Terkait pembangunan insfratruktur, Said menegaskan di era Jokowi jauh lebih terlihat hingga ke seluruh pelosok tanah air.
“Di masa pemerintahan mana pegunungan tengah Provinsi Papua yang terisolir bisa terbuka akses jalan? Semua pembangunan infrastruktur terlihat di semua sektor, baik pertanian, kesehatan, pendidikan, hingga desa,” ujarnya.
Said juga membandingkan indeks pembangunan manusia (IPM) di akhir masa Pemerintahan SBY tahun 2104 dan Jokowi tahun 2021.
“IPM tahun 2014 mencapai mencapai 68,90, pada tahun 2021 mencapai 72,29. IPM kita terus meningkat meskipun selama pandemi kita mengalami metoda pengajaran jarak jauh karena kebijakan pembatasan sosial,” ungkapnya.
Ia lalu membandingkan Indeks Persepsi Korupsi (IPK) di masa pemerintah Joko Widodo dengan era Presiden SBY.
“Skor IPK kita pada tahun 2014 mencapai 34 dan tahun 2021 sebagaimana yang dirilis oleh Transparasi Internasional mencapai 38. Semakin tinggi skor menandakan tingkat IPK semakin baik,” jelasnya.
Terkahir, Said menegaskan Indeks Negara Hukum sebagaimana yang dirilis oleh World Justice Project pada tahun 2014 mencapai skor 0,52.

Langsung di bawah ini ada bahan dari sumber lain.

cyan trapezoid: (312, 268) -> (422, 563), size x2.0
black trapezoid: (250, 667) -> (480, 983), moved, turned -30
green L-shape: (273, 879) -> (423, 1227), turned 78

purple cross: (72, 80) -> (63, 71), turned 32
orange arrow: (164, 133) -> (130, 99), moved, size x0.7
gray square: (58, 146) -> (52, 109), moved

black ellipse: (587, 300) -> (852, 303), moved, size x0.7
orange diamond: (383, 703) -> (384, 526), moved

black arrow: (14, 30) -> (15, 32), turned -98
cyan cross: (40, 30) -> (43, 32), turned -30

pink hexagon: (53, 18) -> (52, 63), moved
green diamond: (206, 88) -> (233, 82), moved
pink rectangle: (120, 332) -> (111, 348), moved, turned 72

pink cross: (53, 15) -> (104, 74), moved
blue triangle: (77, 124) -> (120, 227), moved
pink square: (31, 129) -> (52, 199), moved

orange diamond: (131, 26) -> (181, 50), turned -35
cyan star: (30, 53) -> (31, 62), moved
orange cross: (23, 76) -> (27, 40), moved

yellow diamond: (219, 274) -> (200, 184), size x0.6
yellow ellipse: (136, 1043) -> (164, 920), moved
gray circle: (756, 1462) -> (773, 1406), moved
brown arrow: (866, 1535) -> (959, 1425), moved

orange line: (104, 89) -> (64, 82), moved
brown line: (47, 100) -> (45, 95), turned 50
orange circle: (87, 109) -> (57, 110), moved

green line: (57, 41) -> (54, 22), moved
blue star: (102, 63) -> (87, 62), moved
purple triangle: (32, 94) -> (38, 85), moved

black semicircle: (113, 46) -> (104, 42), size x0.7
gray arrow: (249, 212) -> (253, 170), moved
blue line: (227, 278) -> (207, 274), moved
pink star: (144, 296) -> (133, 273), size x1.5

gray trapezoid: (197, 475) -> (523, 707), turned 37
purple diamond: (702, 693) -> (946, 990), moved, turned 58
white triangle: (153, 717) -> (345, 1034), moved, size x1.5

Sementara data terbaru Indeks Negara Hukum Indonesia (INHI) pada tahun 2021 mencapai 0,52. Artinya, posisinya sebanding dari dua masa pemerintahan.
“Data di atas memperlihatkan banyak aspek kemajuan dan prestasi yang baik dibawah kepemimpinan Presiden Joko Widodo,” imbuhnya.